Stored entries
===============

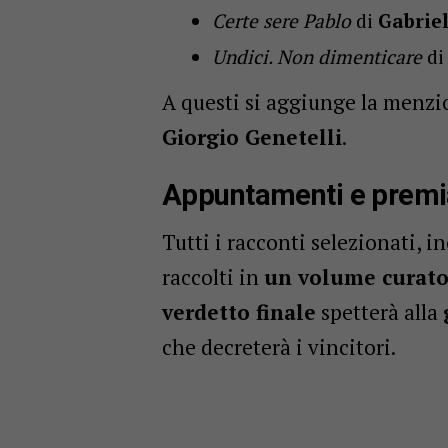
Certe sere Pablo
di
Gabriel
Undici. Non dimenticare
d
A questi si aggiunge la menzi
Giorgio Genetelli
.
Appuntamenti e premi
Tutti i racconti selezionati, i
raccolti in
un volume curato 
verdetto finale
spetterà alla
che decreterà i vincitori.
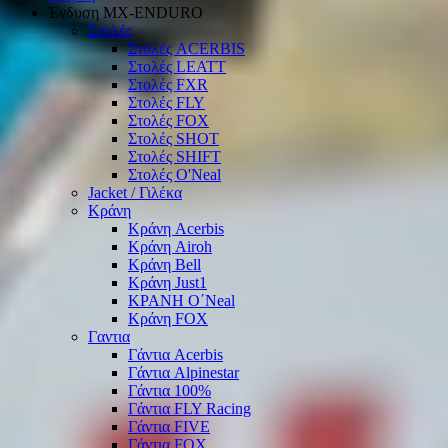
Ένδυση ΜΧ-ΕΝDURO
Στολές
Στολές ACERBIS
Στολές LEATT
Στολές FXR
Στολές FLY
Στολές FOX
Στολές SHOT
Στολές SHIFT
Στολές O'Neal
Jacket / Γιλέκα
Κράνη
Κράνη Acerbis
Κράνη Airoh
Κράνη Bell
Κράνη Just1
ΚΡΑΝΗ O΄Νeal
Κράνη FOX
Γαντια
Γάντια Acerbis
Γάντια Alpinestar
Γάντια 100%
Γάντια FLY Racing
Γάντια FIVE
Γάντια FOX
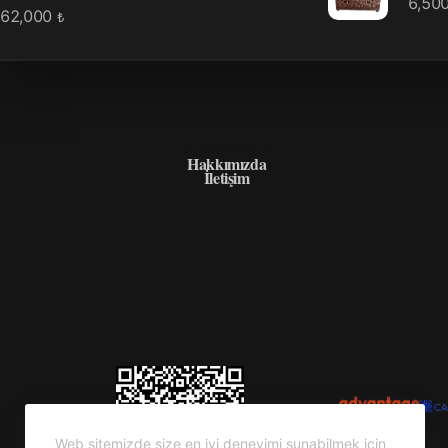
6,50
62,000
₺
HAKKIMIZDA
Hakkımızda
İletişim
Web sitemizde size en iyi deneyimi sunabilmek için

===============

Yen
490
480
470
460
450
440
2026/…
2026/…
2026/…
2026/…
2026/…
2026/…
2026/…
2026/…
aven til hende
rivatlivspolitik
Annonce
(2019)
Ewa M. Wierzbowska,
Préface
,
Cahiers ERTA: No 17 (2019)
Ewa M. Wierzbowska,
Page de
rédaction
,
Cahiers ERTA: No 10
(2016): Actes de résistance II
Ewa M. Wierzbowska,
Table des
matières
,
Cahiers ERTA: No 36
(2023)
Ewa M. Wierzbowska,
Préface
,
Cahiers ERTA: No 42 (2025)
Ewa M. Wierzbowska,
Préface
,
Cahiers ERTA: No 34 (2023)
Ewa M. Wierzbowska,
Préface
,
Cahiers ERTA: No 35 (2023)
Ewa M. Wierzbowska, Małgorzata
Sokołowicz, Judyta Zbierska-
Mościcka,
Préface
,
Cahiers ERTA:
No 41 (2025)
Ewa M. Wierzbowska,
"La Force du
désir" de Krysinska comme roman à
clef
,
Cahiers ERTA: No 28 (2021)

===============

▶ **What you are asked to do**:
Within the records above, each line containing "Κράνη" is to be returned.

▶ **Written reply**:
Κράνη
Κράνη Acerbis
Κράνη Airoh
Κράνη Bell
Κράνη Just1
Κράνη FOX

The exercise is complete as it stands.